Agriculture.com reports on a study which illustrates the soil benefits associated with leaving unwanted plant material and crop residues, in this case maize stover, on the soil after harvest.
The article reports that a growing amount of corn stover (leaves and stalks) is removed from fields during or after harvest. But the removal of that critical crop residue could be causing harm to your fields' future viability, the results of a new study show.
The potential danger is 2-fold; first, there's the potential increase in greenhouse gas emissions caused by the release of nutrients and accompanying carbon while the stalks are being removed from the field. Then, there's the loss of soil structures caused by another tillage pass in the field.

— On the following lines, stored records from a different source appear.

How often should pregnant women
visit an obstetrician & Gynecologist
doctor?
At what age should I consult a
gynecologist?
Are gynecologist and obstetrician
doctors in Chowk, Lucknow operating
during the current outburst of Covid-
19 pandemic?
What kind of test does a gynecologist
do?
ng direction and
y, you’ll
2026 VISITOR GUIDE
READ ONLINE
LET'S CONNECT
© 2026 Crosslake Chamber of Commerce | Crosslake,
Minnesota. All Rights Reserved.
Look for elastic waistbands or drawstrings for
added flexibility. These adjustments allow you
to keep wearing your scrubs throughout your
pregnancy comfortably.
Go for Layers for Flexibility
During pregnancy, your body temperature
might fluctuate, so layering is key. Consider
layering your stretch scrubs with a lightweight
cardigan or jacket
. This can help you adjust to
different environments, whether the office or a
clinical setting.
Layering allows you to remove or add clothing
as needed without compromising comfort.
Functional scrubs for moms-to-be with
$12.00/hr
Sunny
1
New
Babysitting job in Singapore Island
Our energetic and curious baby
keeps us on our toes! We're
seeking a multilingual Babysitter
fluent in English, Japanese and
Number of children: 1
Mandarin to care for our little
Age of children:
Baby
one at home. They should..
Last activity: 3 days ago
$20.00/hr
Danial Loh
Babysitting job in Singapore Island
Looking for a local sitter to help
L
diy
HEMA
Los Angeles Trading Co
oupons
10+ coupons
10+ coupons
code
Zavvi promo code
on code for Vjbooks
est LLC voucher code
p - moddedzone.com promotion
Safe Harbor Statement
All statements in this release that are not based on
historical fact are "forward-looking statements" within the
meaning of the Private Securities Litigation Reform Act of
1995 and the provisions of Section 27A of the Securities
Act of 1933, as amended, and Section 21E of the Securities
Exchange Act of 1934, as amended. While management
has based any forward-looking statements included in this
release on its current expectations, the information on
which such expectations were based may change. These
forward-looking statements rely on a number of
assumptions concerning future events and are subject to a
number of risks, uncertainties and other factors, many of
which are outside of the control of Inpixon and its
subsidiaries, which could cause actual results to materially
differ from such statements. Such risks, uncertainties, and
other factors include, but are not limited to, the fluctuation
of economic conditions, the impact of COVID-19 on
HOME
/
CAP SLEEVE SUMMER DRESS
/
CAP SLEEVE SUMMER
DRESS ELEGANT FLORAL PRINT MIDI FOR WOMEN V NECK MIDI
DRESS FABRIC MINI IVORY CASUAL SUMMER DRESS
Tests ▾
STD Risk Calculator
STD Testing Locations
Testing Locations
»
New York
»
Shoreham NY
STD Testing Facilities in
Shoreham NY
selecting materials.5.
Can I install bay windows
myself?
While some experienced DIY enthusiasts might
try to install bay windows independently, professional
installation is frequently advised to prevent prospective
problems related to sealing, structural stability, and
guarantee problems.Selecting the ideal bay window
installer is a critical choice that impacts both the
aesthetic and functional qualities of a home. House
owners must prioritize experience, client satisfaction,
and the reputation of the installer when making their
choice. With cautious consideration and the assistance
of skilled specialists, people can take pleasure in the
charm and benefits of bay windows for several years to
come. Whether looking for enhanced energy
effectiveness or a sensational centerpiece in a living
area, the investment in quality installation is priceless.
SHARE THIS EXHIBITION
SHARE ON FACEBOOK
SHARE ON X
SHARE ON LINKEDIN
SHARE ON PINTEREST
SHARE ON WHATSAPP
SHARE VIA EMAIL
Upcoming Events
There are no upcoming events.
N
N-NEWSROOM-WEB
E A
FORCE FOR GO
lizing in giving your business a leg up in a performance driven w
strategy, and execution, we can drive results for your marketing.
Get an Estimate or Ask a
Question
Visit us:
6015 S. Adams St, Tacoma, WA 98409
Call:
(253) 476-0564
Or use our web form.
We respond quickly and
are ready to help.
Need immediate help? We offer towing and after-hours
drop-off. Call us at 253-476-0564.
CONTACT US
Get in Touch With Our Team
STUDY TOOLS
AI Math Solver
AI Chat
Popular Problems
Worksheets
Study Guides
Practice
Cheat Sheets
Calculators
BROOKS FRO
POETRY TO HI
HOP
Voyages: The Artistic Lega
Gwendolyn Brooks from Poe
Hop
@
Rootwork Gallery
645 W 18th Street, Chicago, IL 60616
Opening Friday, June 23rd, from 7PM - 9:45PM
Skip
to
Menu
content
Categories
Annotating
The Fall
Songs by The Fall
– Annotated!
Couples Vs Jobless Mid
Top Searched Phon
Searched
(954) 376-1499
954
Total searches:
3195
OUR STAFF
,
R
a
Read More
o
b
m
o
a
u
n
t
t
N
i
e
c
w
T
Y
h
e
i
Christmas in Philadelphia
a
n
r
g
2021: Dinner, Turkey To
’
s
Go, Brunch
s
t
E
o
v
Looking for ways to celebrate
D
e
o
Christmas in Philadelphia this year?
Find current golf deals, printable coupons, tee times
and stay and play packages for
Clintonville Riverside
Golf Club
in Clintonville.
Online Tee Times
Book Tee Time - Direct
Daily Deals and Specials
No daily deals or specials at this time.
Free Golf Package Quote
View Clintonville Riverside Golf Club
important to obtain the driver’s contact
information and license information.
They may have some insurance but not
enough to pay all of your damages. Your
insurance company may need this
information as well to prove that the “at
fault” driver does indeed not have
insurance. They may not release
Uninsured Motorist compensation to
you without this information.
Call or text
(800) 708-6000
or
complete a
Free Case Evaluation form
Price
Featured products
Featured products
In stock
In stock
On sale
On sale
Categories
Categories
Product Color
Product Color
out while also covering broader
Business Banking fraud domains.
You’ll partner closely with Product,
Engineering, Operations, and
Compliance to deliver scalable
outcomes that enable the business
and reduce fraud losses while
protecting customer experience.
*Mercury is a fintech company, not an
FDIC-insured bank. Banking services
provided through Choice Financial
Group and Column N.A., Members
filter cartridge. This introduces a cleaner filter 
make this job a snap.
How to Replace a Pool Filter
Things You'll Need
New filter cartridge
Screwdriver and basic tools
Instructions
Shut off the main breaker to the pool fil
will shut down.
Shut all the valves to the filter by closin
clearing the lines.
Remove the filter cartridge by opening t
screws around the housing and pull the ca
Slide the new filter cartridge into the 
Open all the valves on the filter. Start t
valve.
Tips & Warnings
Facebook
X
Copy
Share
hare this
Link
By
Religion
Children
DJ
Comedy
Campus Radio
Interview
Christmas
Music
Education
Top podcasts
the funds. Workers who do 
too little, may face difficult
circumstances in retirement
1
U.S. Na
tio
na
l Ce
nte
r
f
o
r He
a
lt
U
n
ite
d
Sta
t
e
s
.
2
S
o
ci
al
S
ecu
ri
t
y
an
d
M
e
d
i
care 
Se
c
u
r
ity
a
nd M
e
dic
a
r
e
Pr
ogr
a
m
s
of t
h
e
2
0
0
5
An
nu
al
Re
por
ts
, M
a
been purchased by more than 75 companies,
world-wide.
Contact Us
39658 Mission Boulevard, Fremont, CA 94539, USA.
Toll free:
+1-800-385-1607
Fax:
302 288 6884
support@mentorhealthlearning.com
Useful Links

"For a given crop rotation and tillage system, as we simulated an increase in the rate of stover removal we found an increase in loss of sediment from crop fields, an increase in greenhouse gas flux to the atmosphere and a reduction in nitrate and total phosphorus delivered to waterways," says Purdue University ag economist Ben Gramig. "While optimizing production to maximize stover harvest at the lowest possible cost may lead to a reduction in nutrients delivered to rivers and streams, this comes at the expense of increased soil erosion and greenhouse gas emissions."
As much as 3.5 tons of greenhouse gas and 1.1 ton of soil sediment per acre is lost from a field under conventional tillage when just over half the stover is removed, a process that nets around 2.7 tons of of the cellulosic ethanol feedstock, according to Gramig's research.